*** Provided records ***

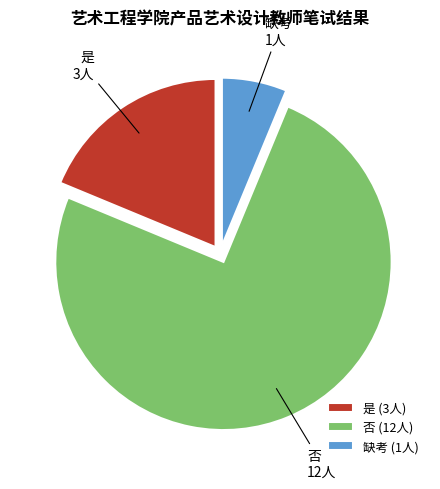

Which slice is the smallest?

缺考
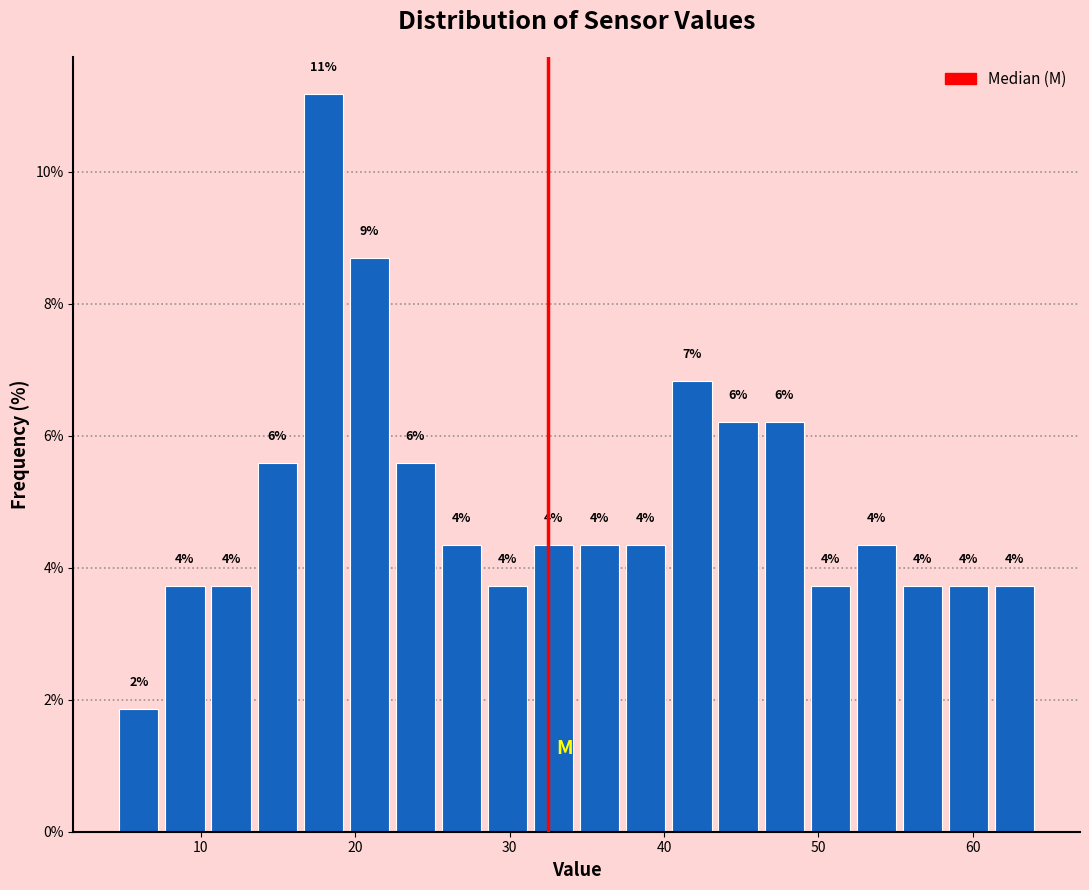

Around what value on the x-axis is the tallest bar? Give the approximate position of its centre, as read against the axis.

18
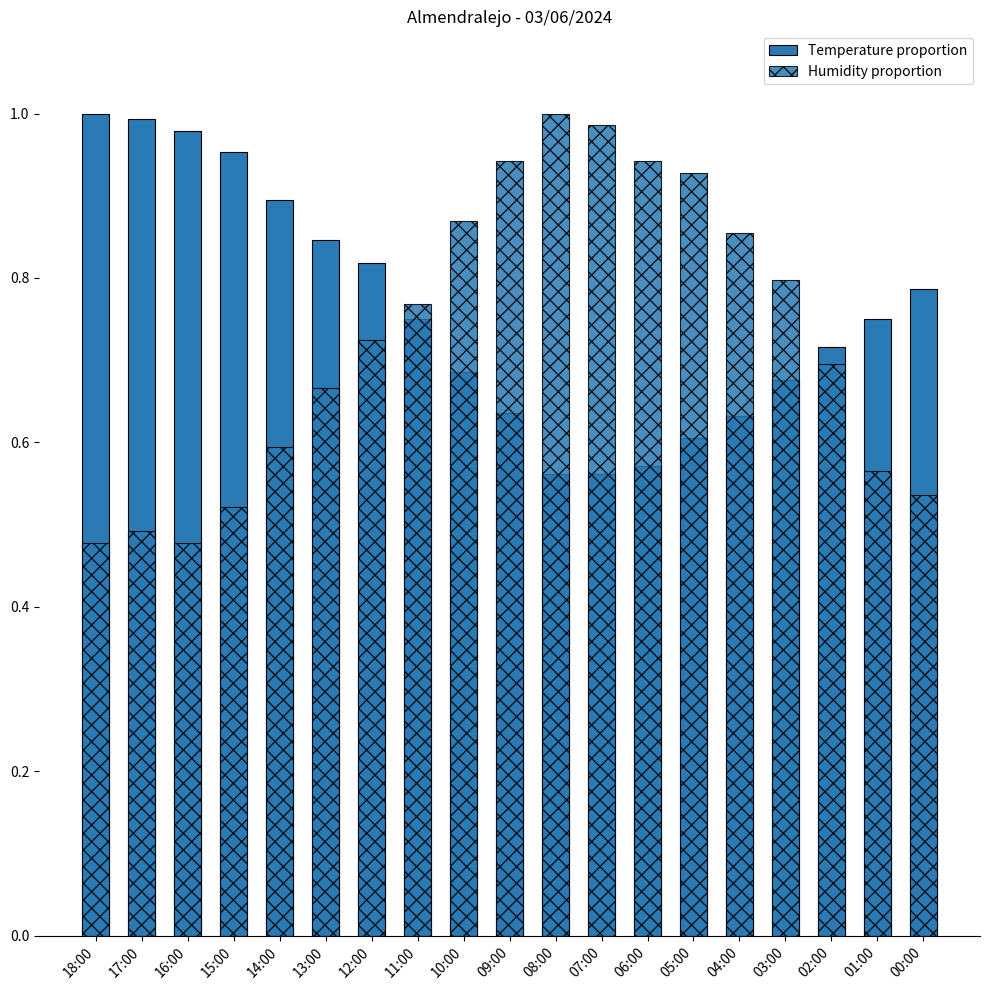

What is the average value of the Humidity proportion series?

0.7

*** End of Provided records ***

## Problem requirements
Can you rewrite the listing above with "tallest" replaced by "highest", keeping everything else the same and leaving out the pictures?

## Output for this exercise
Which slice is the smallest?

缺考

Around what value on the x-axis is the highest bar? Give the approximate position of its centre, as read against the axis.

18

What is the average value of the Humidity proportion series?

0.7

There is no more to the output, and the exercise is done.